Madame Tracy smiled at him. "You old silly, " she said.
He could have handled anything else.
He sat down.
But he didn't lower his hand.
– – -
The swinging overhead signs proclaimed that the southbound carriageway was closed, and a small forest of orange cones had sprung up, redirecting motorists onto a co‑opted lane of the northbound carriageway. Other signs directed motorists to slow down to thirty miles per hour. Police cars herded the drivers around like red‑striped sheepdogs.
The four bikers ignored all the signs, and cones, and police cars, and continued down the empty southbound carriageway of the M6. The other four bikers, just behind them, slowed a little.
"Shouldn't we, uh, stop or something?" asked Really Cool People.
"Yeah. Could be a pile‑up," said Treading in Dogshit (formerly All Foreigners Especially The French, formerly Things Not Working Properly Even When You've Given Them a Good Thumping, never actually No Alcohol Lager, briefly Embarrassing Personal Problems, formerly known as Skuzz).
"We're the other Four Horsemen of the Apocalypse," said G.B.H. "We do what they do. We follow them."
They rode south.
– – -
"It'll be a world just for us," said Adam. "Everything's always been messed up by other people but we can get rid of it all an' start again. Won't that be great?"
– – -
"You are, I trust, familiar with the Book of Revelation?" said Madame Tracy with Aziraphale's voice.
"Aye," said Shadwell, who wasn't. His biblical expertise began and ended with Exodus, chapter twenty‑two, verse eighteen, which concerned Witches, the suffering to live of, and why you shouldn't. He had once glanced at verse nineteen, which was about putting
to death people who lay down with beasts, but he had felt that this was rather outside his jurisdiction.
"Then you have heard of the Antichrist?"
"Aye," said Shadwell, who had seen a film once which explained it all. Something about sheets of glass falling off lorries and slicing people's heads off, as he recalled. No proper witches to speak of. He'd gone to sleep halfway through.
"The Antichrist is alive on earth at this moment, Sergeant. He is bringing about Armageddon, the Day of Judgement, even if he himself does not know it. Heaven and Hell are both preparing for war, and it's all going to be very messy."
Shadwell merely grunted.
"I am not actually permitted to act directly in this matter, Sergeant. But I am sure that you can see that the imminent destruction of the world is not something any reasonable man would permit. Am I correct?"
"Aye. S'pose," said Shadwell, sipping condensed milk from a rusting can Madame Tracy had discovered under the sink.

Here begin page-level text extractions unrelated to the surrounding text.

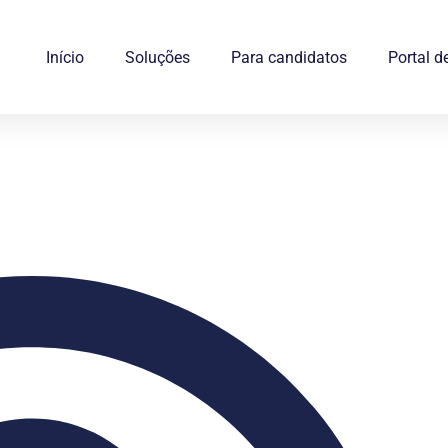
Início
Soluções
Para candidatos
Portal d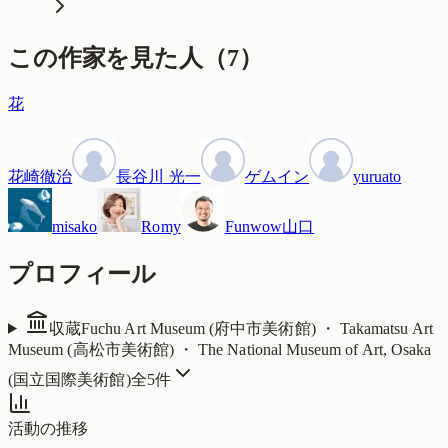
この作家を見た人
（
7
）
花
花崎徹治
長谷川 光一
ゲムイン
yuruato
misako
Romy
Funwow山口
プロフィール
収蔵
Fuchu Art Museum (府中市美術館) ・ Takamatsu Art
Museum (高松市美術館) ・ The National Museum of Art, Osaka
(国立国際美術館)
全
5
件
活動の推移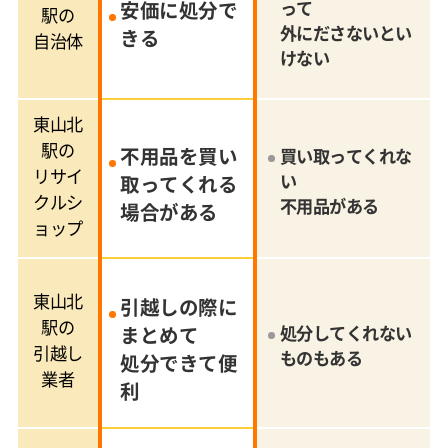
安価に処分で
って
駅の
外にださないとい
きる
自治体
けない
東山北
駅の
不用品を買い
買い取ってくれな
リサイ
い
取ってくれる
クルシ
不用品がある
場合がある
ョップ
東山北
引越しの際に
駅の
まとめて
処分してくれない
引越し
ものもある
処分できて便
業者
利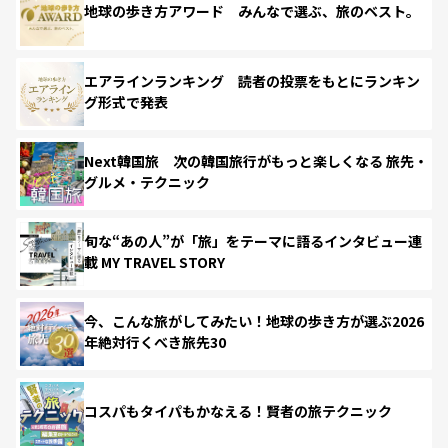
地球の歩き方アワード みんなで選ぶ、旅のベスト。
エアラインランキング 読者の投票をもとにランキン
グ形式で発表
Next韓国旅 次の韓国旅行がもっと楽しくなる 旅先・
グルメ・テクニック
旬な“あの人”が「旅」をテーマに語るインタビュー連
載 MY TRAVEL STORY
今、こんな旅がしてみたい！地球の歩き方が選ぶ2026
年絶対行くべき旅先30
コスパもタイパもかなえる！賢者の旅テクニック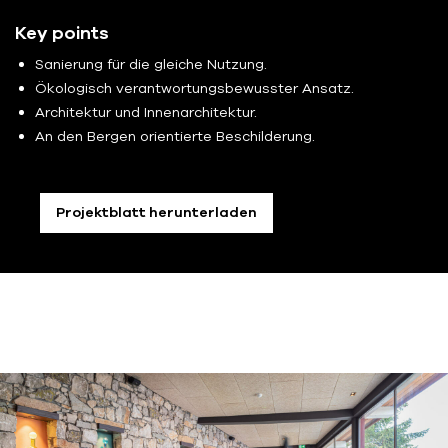
Key points
Sanierung für die gleiche Nutzung.
Ökologisch verantwortungsbewusster Ansatz.
Architektur und Innenarchitektur.
An den Bergen orientierte Beschilderung.
Projektblatt herunterladen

"Then there is only one thing to be done. And you are the only man I can rely on. The Antichrist must be killed, Sergeant Shadwell. And you must do it."

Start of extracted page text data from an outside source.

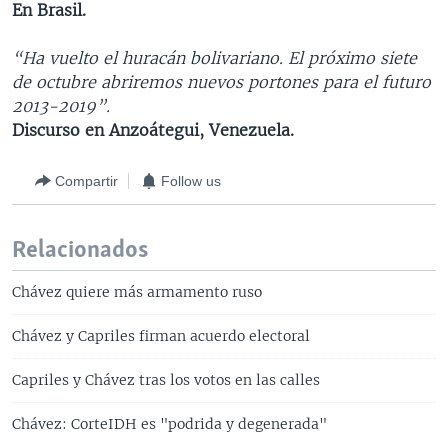
En Brasil.
“Ha vuelto el huracán bolivariano. El próximo siete
de octubre abriremos nuevos portones para el futuro
2013-2019”.
Discurso en Anzoátegui, Venezuela.
Compartir
Follow us
Relacionados
Chávez quiere más armamento ruso
Chávez y Capriles firman acuerdo electoral
Capriles y Chávez tras los votos en las calles
Chávez: CorteIDH es "podrida y degenerada"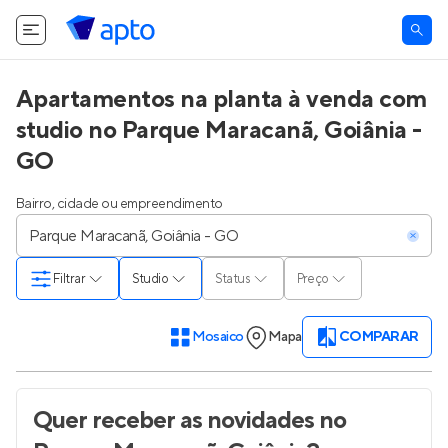
Apartamentos na planta à venda com
studio no Parque Maracanã, Goiânia -
GO
Bairro, cidade ou empreendimento
Filtrar
Studio
Status
Preço
Mosaico
Mapa
COMPARAR
Quer receber as novidades
no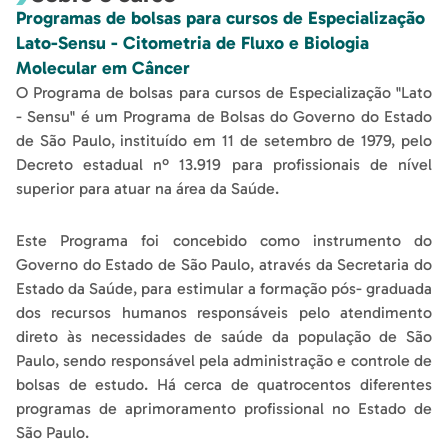
Programas de bolsas para cursos de Especialização
Lato-Sensu - Citometria de Fluxo e Biologia
Molecular em Câncer
O Programa de bolsas para cursos de Especialização "Lato
- Sensu" é um Programa de Bolsas do Governo do Estado
de São Paulo, instituído em 11 de setembro de 1979, pelo
Decreto estadual nº 13.919 para profissionais de nível
superior para atuar na área da Saúde.
Este Programa foi concebido como instrumento do
Governo do Estado de São Paulo, através da Secretaria do
Estado da Saúde, para estimular a formação pós- graduada
dos recursos humanos responsáveis pelo atendimento
direto às necessidades de saúde da população de São
Paulo, sendo responsável pela administração e controle de
bolsas de estudo. Há cerca de quatrocentos diferentes
programas de aprimoramento profissional no Estado de
São Paulo.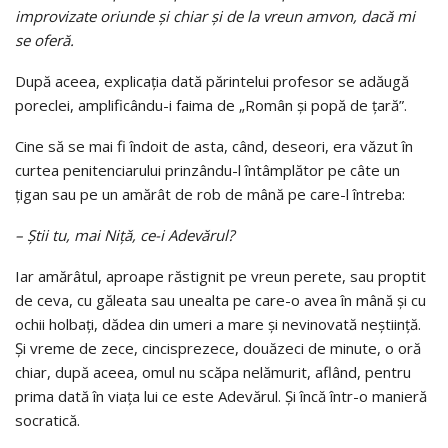
improvizate oriunde şi chiar şi de la vreun amvon, dacă mi
se oferă.
După aceea, explicaţia dată părintelui profesor se adăugă
poreclei, amplificându-i faima de „Român şi popă de ţară”.
Cine să se mai fi îndoit de asta, când, deseori, era văzut în
curtea penitenciarului prinzându-l întâmplător pe câte un
ţigan sau pe un amărât de rob de mână pe care-l întreba:
– Ştii tu, mai Niță, ce-i Adevărul?
Iar amărâtul, aproape răstignit pe vreun perete, sau proptit
de ceva, cu găleata sau unealta pe care-o avea în mână şi cu
ochii holbaţi, dădea din umeri a mare şi nevinovată neştiinţă.
Şi vreme de zece, cincisprezece, douăzeci de minute, o oră
chiar, după aceea, omul nu scăpa nelămurit, aflând, pentru
prima dată în viaţa lui ce este Adevărul. Şi încă într-o manieră
socratică.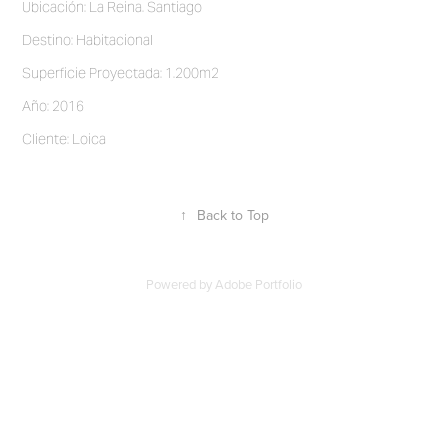
Ubicación: La Reina. Santiago
Destino: Habitacional
Superficie Proyectada: 1.200m2
Año: 2016
Cliente: Loica
↑
Back to Top
Powered by
Adobe Portfolio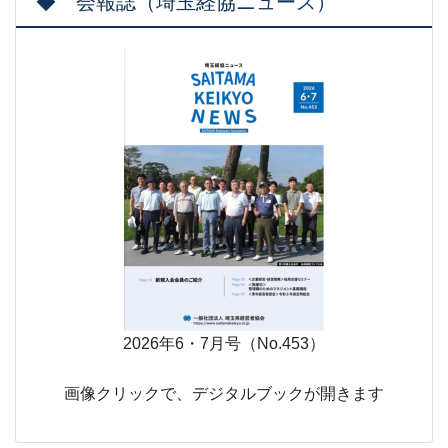
◆ 会報誌（埼玉経協ニュース）
2026年6・7月号（No.453）
画像クリックで、デジタルブックが開きます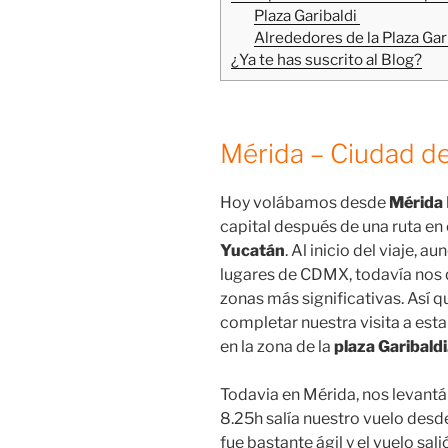
Plaza Garibaldi
Alrededores de la Plaza Gar
¿Ya te has suscrito al Blog?
Mérida – Ciudad d
Hoy volábamos desde
Mérida
capital después de una ruta en 
Yucatán
. Al inicio del viaje,
lugares de CDMX, todavía nos 
zonas más significativas. Así q
completar nuestra visita a est
en la zona de la
plaza Garibaldi
Todavia en Mérida, nos levan
8.25h salía nuestro vuelo des
fue bastante ágil y el vuelo sal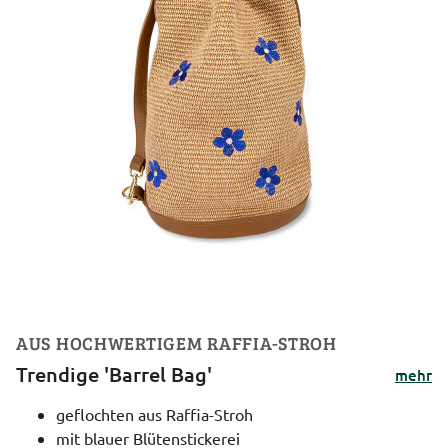
AUS HOCHWERTIGEM RAFFIA-STROH
Trendige 'Barrel Bag'
mehr
geflochten aus Raffia-Stroh
mit blauer Blütenstickerei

Shadwell frowned. "I wouldna know about that," he said. "The witchfinder army only kills witches. 'Tis one of the rules. And demons and imps, o'course."
"But, but the Antichrist is more than just a witch. He‑he's THE witch. He's just about as witchy as you can get."
"Wud he be harder to get rid of than, say, a demon?" asked Shadwell, who had begun to brighten.
"Not much more," said Aziraphale, who had never done other to get rid of demons than to hint to them very strongly that he, Aziraphale, had some work to be getting on with, and wasn't it getting late? And Crowley had always got the hint.
Shadwell looked down at his right hand, and smiled. Then he hesitated.
"This Antichrist‑how many nipples has he?"